Here’s a look at today’s headlines:

The life and legacy of three high school students – Ella Kirk, Michael Mahl and Ella Myers, who died in a small airplane crash in May of 2014, just outside of Silver City – will be depicted in a new film on Thursday, December 15 at 7:00 p.m. in Parotti Hall on the WNMU campus.  The film is titled “A Heart, A Soul, A Voice” and was shot in Silver City and in the Gila Wilderness.  The film explores the meaning and impact of their passing and the inspiration they still offer to their families and community.
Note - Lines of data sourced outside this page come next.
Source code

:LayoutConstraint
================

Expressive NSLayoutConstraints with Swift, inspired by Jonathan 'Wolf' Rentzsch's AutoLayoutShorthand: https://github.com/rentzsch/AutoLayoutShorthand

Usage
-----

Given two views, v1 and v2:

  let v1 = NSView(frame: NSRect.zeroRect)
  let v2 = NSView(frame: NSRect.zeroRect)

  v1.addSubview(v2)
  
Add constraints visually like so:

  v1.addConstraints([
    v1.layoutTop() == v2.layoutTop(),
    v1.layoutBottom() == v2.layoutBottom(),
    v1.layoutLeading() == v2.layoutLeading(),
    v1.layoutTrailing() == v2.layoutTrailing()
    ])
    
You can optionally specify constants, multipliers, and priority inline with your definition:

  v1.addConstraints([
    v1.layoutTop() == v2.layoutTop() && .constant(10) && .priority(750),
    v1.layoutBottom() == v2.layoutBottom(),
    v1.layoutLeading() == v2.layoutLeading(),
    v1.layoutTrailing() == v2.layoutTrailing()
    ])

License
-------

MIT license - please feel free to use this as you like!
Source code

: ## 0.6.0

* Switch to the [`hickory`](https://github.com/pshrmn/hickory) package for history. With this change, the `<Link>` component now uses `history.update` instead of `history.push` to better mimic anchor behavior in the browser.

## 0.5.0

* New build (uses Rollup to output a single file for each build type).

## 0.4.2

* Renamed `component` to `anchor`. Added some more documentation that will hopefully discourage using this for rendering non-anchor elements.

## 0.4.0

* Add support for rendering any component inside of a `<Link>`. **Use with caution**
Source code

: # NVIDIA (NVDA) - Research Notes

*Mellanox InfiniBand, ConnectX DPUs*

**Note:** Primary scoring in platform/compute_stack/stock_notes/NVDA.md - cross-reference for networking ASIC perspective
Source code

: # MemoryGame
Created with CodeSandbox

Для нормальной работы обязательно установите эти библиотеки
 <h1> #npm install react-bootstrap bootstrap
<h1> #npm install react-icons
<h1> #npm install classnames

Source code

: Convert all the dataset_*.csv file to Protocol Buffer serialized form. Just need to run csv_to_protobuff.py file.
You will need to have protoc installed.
The New Mexico Central Arizona Project Entity listened to contract engineering firm AECOM Technical Service’s Phase Two kickoff presentation on Tuesday, Dec. 6, about its ongoing work to construct a diversion on the Gila River. The diversion plan is touted by its supporters as the answer to southwestern New Mexico’s current and future water needs, while opponents say that the millions of federal dollars would be better spent on smaller water conservation projects in the region.

On Nov. 18, the U.S. Fish and Wildlife Service, working with its partner agencies, the New Mexico Department of Game and Fish and the U.S. Forest Service, released two age classes of Gila trout into Mineral Creek, ranging up to a foot long. The rare yellow trout were spawned, hatched and raised in captivity in 2015 and 2016 at the service’s Mora National Fish Hatchery.

Wednesday, U.S. Senator Tom Udall welcomed the Environmental Protection Agency’s proposed rule to ban uses of the toxic chemical tricholoethylene, or TCE, under the newly reformed bipartisan chemical safety law.  It is the EPA’s first effort to ban an existing chemical since it failed in its attempts to ban asbestos in the early 1990s.  Used as a degreaser and spot remover in dry cleaning, TCE is a neurotoxin linked to cancer, developmental impacts and liver toxicity.

Senators Tom Udall and Martin Heinrich joined the Senate in voting for a bill that includes critically needed new resources for New Mexico and other states struggling to treat and prevent the growing prescription opioid abuse epidemic.  The funding was included in the health care legislation called the 21st Century Cures Act and now will be sent to the president’s desk to be signed into law.